Time Management for the businessman and woman
If only I had more time.
How many of us haven’t felt this way…?
If only I could manage my time better, if only I had less stress. Sound familiar?
The term “Time management” is a contradiction in terms. You cannot manage time; it is a given. Time passes at a constant rate. You cannot borrow time, nor can you save up time for a rainy day. What you can manage is how you spend your time.
When doing your time management, you need to identify time thieves.
These are the most common time thieves:
- Emails:
- This is the biggest time thief of them all and in almost every survey on time thieves comes out in one of the two top spots.
- Consider doing the following:
- Switch off notifications which announce that emails have arrived.
- Set fixed times for reading and attending to emails during your day.
- Organise your emails into folders and keep filing systems.
- Telephone interruptions:
- As with any other interruption, a phone call takes your focus away from the task at hand, possibly prompting you to first take other (unplanned) actions, and by the time you have re-focussed and picked up where you last left off when the phone rang, 15min or more have passed.
- Try the following:
- Landline calls:
- Have fixed times when you take calls, preferably the last 15 to 30 min ahead of lunch or close of business. This is often the time when people are short and concise.

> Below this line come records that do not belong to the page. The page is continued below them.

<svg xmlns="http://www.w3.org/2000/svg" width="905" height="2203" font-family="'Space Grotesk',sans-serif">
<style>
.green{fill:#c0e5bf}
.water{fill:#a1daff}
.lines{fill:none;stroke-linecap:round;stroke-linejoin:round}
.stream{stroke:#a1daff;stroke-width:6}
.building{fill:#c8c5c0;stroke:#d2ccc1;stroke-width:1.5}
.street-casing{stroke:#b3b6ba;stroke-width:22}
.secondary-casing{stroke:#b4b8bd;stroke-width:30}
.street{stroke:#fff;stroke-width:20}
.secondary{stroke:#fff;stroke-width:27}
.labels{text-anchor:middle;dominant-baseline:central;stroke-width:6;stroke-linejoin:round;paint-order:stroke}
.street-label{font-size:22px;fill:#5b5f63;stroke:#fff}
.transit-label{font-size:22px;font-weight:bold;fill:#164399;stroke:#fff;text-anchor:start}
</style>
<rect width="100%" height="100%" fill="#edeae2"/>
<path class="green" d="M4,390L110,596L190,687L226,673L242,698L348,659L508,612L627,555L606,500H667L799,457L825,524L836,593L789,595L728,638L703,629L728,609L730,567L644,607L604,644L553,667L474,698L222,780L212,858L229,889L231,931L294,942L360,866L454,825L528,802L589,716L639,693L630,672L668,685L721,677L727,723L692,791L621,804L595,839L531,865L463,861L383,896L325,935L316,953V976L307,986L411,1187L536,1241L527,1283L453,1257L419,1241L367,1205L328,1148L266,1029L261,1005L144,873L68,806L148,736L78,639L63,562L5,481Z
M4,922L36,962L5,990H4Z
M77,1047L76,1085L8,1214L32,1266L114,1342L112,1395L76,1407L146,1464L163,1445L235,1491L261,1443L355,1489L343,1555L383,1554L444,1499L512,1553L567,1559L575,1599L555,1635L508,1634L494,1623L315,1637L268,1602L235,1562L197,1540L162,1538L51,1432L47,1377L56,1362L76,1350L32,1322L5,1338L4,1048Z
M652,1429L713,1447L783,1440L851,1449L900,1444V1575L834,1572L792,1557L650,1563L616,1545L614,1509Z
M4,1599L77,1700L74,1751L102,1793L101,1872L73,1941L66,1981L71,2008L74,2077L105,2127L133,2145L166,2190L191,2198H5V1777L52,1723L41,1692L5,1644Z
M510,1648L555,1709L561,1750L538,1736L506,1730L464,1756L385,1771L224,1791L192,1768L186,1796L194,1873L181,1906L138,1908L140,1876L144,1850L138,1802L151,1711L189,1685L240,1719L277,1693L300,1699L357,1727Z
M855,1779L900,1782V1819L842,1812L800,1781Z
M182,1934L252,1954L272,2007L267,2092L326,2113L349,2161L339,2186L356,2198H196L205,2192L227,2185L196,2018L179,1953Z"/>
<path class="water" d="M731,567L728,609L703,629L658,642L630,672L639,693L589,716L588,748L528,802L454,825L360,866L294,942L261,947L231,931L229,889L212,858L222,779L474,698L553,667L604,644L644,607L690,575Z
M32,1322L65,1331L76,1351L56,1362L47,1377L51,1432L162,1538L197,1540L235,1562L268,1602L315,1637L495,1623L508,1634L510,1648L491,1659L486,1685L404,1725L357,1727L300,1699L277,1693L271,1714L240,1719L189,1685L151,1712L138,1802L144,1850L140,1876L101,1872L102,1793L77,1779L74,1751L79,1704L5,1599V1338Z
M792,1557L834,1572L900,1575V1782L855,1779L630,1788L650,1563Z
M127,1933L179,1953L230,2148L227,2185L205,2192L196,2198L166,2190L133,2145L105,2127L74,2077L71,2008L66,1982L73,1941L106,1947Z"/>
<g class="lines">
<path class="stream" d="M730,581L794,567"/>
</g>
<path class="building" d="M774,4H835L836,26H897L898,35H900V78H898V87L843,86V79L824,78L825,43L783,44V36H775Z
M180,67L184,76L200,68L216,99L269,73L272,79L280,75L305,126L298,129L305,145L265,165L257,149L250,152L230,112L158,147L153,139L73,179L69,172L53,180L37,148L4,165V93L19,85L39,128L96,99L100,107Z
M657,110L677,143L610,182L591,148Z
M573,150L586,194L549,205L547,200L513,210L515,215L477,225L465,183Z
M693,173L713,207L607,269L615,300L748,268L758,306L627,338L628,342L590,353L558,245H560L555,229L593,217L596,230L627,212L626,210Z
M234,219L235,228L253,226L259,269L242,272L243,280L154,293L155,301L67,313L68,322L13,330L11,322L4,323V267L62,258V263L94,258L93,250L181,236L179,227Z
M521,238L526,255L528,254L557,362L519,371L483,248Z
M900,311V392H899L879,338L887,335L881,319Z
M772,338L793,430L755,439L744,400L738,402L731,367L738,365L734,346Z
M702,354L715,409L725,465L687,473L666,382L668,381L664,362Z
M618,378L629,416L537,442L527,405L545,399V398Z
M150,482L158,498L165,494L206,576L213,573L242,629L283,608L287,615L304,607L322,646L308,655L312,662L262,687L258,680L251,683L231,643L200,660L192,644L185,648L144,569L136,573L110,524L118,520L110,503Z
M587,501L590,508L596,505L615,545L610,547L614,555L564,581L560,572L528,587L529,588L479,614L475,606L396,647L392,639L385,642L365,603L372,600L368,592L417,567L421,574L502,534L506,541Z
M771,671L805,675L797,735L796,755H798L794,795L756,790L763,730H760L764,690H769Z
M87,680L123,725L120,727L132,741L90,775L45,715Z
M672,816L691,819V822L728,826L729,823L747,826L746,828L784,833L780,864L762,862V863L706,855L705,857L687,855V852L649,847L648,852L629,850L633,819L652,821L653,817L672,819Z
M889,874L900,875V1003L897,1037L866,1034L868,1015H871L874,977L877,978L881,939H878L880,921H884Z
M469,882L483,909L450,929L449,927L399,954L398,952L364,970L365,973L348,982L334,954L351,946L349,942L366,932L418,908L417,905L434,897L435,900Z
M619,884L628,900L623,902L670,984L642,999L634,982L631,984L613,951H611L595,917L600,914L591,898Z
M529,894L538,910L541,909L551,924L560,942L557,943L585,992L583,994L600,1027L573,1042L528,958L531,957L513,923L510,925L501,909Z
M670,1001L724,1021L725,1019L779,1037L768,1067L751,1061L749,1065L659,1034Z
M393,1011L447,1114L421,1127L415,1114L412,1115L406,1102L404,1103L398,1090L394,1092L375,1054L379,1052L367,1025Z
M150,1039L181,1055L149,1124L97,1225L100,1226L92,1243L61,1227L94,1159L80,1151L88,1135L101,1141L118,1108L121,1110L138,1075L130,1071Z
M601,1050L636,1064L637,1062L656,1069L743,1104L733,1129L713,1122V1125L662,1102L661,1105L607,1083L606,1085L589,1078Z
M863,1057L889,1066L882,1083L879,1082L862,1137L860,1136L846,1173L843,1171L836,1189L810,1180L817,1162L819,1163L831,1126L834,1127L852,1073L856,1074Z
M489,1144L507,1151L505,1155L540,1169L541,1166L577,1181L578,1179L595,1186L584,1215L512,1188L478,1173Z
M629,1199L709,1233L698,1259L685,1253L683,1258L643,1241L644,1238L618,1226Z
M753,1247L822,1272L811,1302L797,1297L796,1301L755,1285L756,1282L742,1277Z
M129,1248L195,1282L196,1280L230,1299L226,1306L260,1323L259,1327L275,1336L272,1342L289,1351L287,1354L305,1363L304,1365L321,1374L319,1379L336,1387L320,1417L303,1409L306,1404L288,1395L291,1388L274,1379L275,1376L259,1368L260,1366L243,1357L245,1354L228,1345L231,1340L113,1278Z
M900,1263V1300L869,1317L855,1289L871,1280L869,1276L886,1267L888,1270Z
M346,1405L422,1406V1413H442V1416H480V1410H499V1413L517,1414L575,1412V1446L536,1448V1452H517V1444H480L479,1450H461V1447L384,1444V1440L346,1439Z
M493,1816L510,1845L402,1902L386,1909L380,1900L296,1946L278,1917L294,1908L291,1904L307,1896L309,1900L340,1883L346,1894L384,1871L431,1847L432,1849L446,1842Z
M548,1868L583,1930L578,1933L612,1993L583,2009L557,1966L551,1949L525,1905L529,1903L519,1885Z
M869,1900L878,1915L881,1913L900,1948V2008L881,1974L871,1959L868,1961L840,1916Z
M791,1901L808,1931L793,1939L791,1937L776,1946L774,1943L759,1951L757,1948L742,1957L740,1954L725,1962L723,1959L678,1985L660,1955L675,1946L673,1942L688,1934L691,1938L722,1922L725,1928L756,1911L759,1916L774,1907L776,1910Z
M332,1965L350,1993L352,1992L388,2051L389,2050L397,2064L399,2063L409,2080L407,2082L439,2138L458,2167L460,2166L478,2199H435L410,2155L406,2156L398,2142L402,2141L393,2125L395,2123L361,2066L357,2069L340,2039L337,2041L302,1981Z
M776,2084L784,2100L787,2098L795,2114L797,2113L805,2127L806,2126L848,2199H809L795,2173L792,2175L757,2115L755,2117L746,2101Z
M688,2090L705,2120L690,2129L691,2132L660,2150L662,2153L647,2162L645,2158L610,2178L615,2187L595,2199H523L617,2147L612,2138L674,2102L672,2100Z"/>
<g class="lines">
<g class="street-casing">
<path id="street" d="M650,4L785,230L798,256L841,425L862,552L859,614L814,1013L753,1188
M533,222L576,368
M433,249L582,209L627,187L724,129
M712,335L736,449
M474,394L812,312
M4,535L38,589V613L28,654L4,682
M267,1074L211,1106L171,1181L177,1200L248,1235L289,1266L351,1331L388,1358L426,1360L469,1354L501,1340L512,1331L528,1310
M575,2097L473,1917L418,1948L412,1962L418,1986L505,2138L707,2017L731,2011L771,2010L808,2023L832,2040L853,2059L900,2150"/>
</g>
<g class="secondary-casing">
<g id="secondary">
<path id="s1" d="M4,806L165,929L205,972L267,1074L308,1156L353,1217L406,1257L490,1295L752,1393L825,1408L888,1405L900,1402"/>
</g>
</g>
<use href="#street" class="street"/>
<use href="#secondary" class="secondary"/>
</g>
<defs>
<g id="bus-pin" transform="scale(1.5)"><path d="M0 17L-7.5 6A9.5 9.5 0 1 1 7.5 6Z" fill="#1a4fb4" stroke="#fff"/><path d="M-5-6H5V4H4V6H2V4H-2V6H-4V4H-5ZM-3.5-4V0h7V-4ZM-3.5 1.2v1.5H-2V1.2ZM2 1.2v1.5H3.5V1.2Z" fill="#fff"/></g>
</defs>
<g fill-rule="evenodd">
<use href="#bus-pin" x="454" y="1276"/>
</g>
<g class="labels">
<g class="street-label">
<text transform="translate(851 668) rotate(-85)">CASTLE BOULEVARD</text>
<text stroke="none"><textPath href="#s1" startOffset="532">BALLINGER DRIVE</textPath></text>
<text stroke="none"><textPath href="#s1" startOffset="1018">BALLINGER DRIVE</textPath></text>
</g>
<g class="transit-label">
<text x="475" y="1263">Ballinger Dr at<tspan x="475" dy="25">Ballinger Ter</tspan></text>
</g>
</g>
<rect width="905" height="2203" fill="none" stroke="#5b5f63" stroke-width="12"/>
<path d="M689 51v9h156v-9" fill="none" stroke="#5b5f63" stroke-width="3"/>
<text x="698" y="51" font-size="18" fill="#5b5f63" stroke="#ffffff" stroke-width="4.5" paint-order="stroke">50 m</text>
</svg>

- Train your receptionist to screen incoming calls.
- Give the receptionist a short list of VIP clients that may be put through.
- Make a point of answering all messages within one working day; you may lose clients if you create the perception that you are totally unreachable and not responding to messages. Phone back even if it is only to advise that you have received the message and that you will come back with the relevant information.
- Never start a conversation with “How are you”. You are inviting the other party to grab your time coins. Rather start with “What can I do for you today”.
- Stay on topic, if the conversation starts drifting, gently steer the conversation back to the reason of the call.
- Mobile phones:
- Don’t give your personal phone number to anyone other than very close, trusted people who know when to phone you.
- When you don’t want to receive a call, switch your mobile phone off or make use of the forwarding function.
- Don’t answer calls of numbers you do not know.
- Landline calls:
- Poorly run meetings:
- Meetings which are not properly controlled or chaired can run for many hours, with different things being said and no decisions taken.
- Try to arrange meetings by planning in consideration of lunchtime. People will push to address issues in order to finalise things to be able to take their lunch.
- Send out the agenda at least 3 days ahead of the meeting.
- Start on time and don’t wait for late arrivals.